(Stored items from a collection)
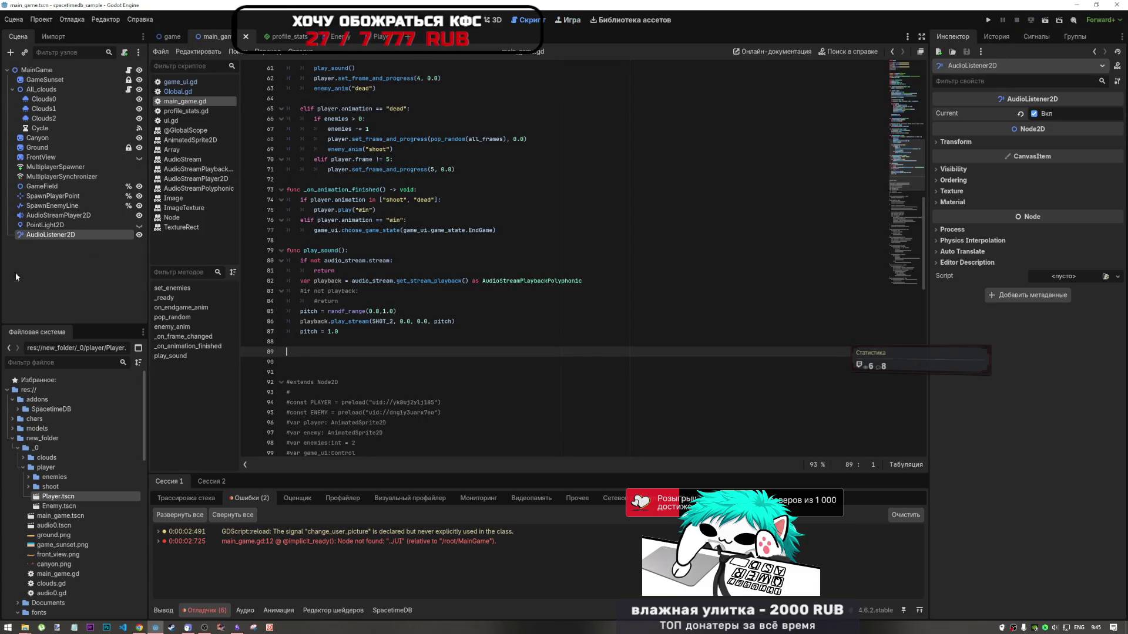
click(61, 216)
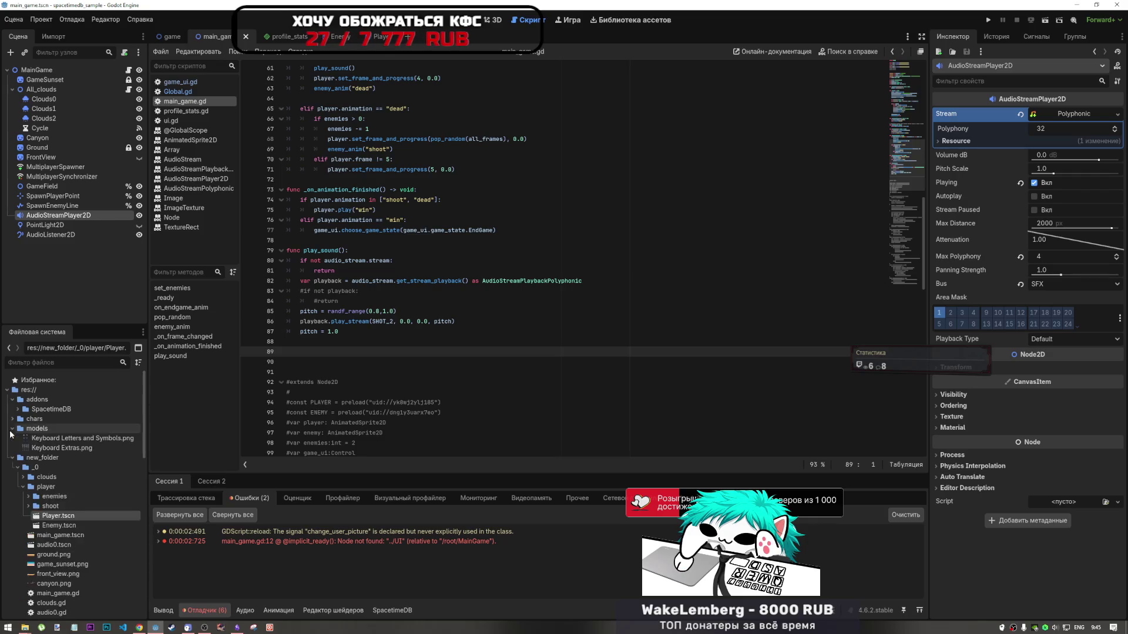
Filter FileSystem for 'sfx', open models/audio, clear the filter, and scroll to SFX/shot2.ogg
scroll(28, 483, down, 2)
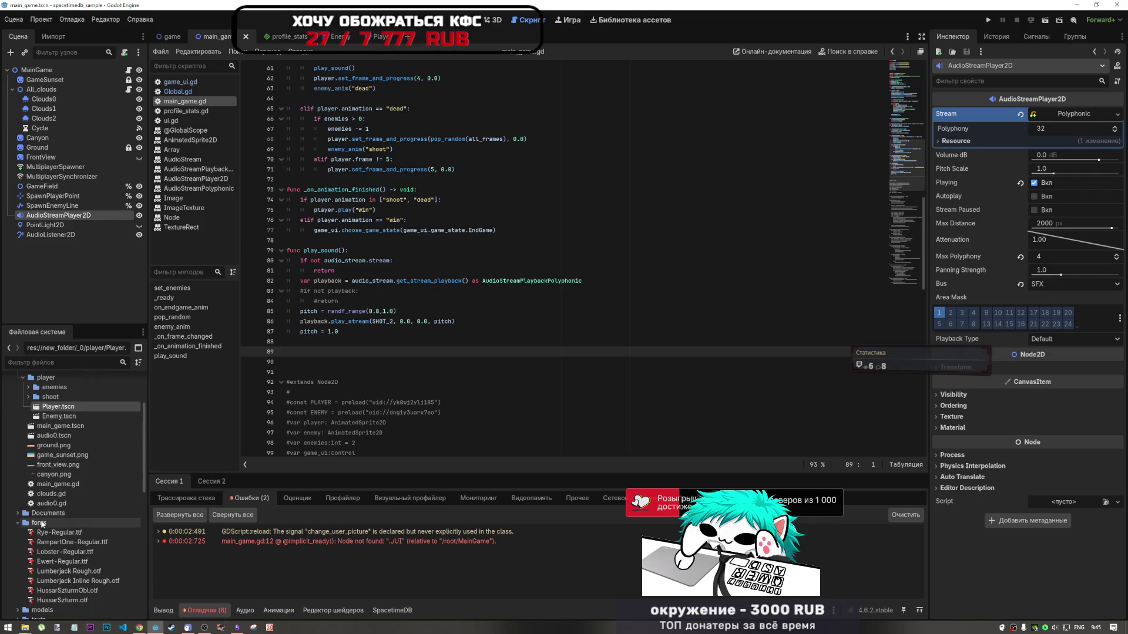
scroll(40, 520, down, 1)
scroll(40, 521, down, 7)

» **EXERCISE PROMPT**
Write out every line above again exactly, with the pictures left out.

» **RESPONSE**
click(61, 216)
Filter FileSystem for 'sfx', open models/audio, clear the filter, and scroll to SFX/shot2.ogg
scroll(28, 483, down, 2)
scroll(40, 520, down, 1)
scroll(40, 521, down, 7)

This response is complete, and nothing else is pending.